For NOT IN type queries (i.e., Left Anti Semi Join, LASJ), the broadcast path is no longer penalized. This optimization prevents the optimizer from, in some cases, concentrating large tables on the coordinator node for execution, which can cause severe performance issues or even out-of-memory (OOM) errors.

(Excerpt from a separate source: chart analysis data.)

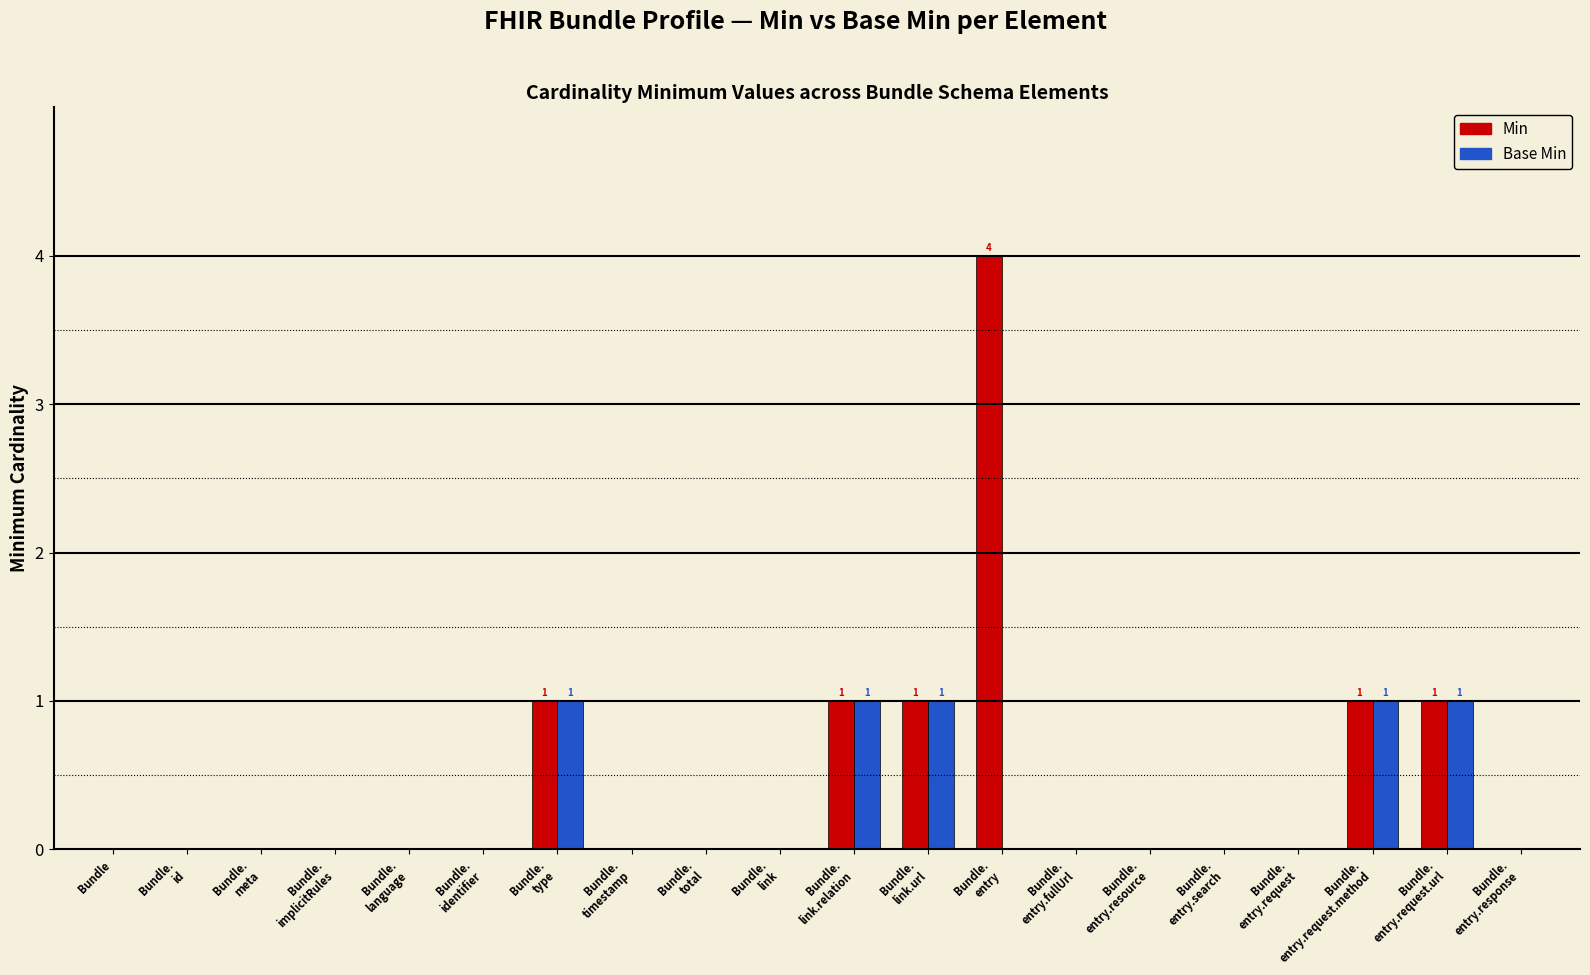

What is the maximum value shown in the chart?

4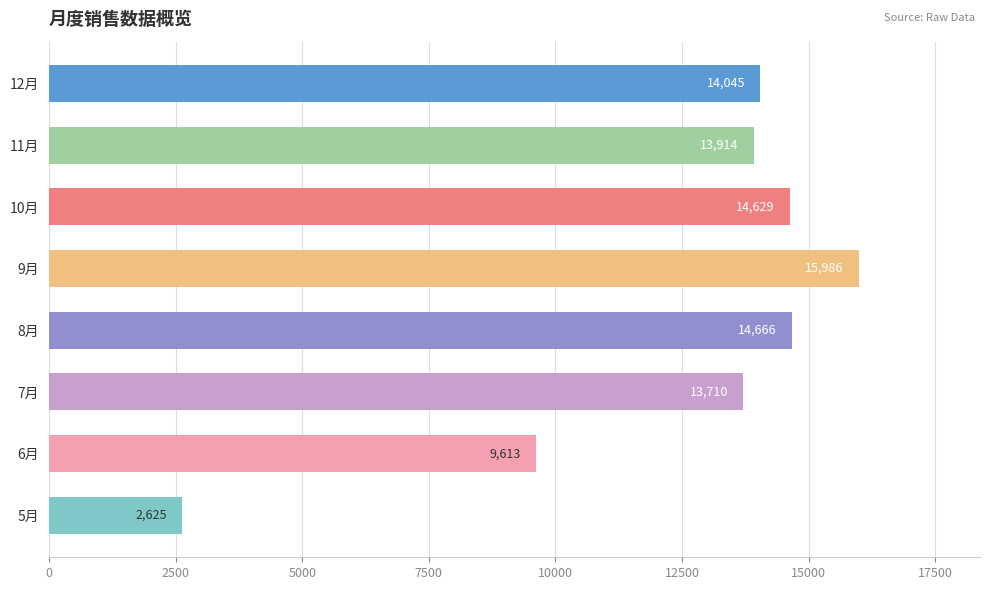

Does the chart contain any negative values?

No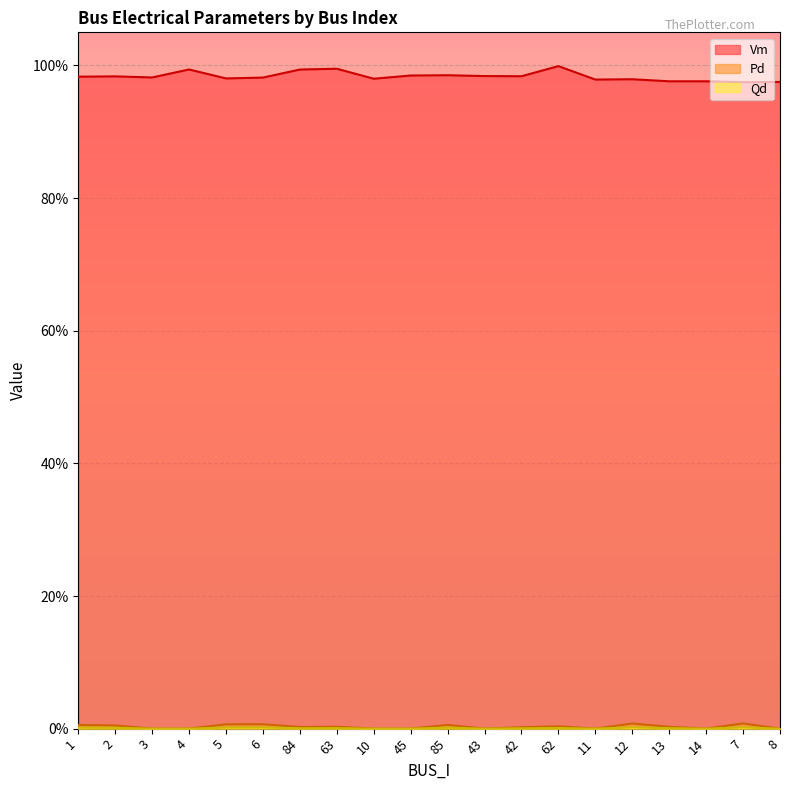

Rank the series at 84 from highest to lowest value.

Vm, Pd, Qd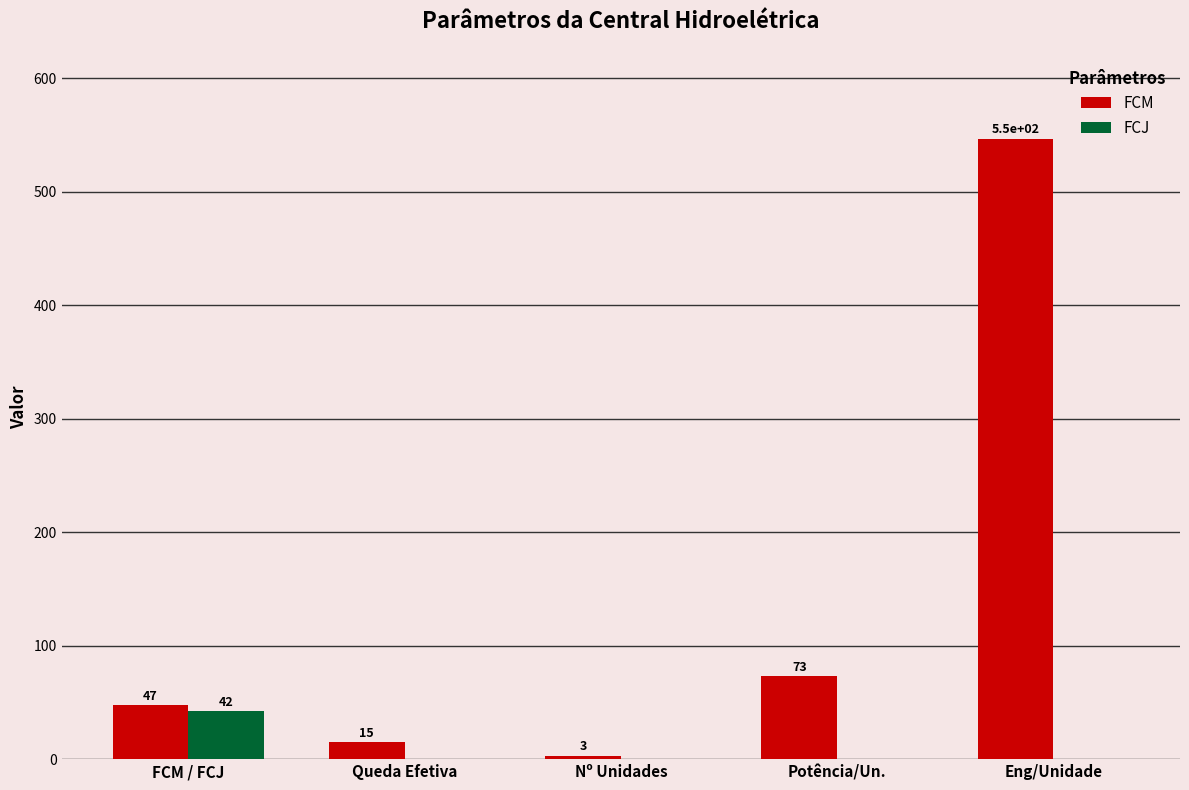

At which label is FCM closest to 275?

Potência/Un.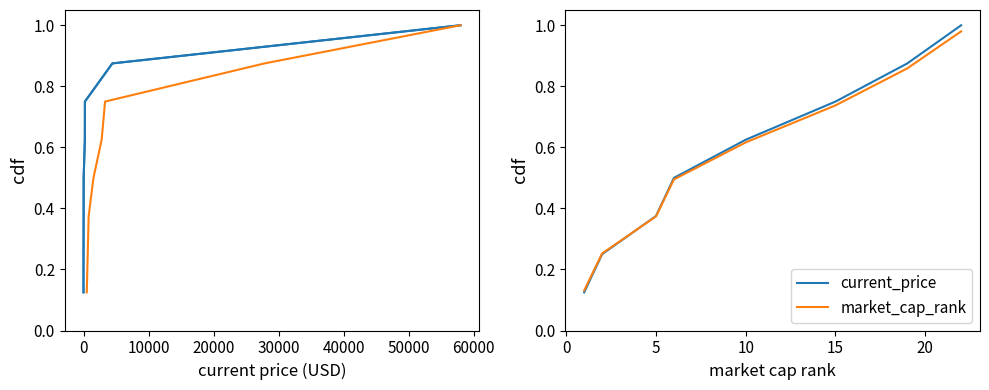

True or false: market_cap has more than 1 points higher than both neighbors.

False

Allowing the use of the broadcast path preserves parallel execution and significantly improves the execution efficiency of NOT IN queries with large data volumes.

Feature description:
- Only affects NOT IN queries (LASJ).
- Ignores the setting of optimizer_penalize_broadcast_threshold.
- The penalty policy is still retained for other types of joins (such as IN or EXISTS).
Example:
```
SELECT * FROM foo WHERE a NOT IN (SELECT a FROM bar);
```
Example query plan:
```
Gather Motion 2:1
-> Hash Left Anti Semi (Not-In) Join
    -> Seq Scan on foo
    -> Broadcast Motion
            -> Seq Scan on bar
```

Optimization for multi-level outer self-joins

GPORCA can identify certain specific patterns of multi-level outer joins and skip unnecessary Redistribute Motion to improve execution efficiency:

The query structure contains multiple LEFT OUTER JOINs or RIGHT OUTER JOINs.
All tables involved in the join are aliases of the same base table.
The join condition is a symmetric condition (e.g., t1.a = t2.a).
All tables use the same distribution key, and the data distribution meets locality requirements.

Example:

CREATE TABLE o1 (a1 int, b1 int);

EXPLAIN (COSTS OFF)
SELECT * FROM (SELECT DISTINCT a1 FROM o1) t1
             LEFT OUTER JOIN o1 t2 ON t1.a1 = t2.a1
             LEFT OUTER JOIN o1 t3 ON t2.a1 = t3.a1;

GPORCA can recognize this multi-level self-join structure and avoid redundant data redistribution, thereby improving overall query performance.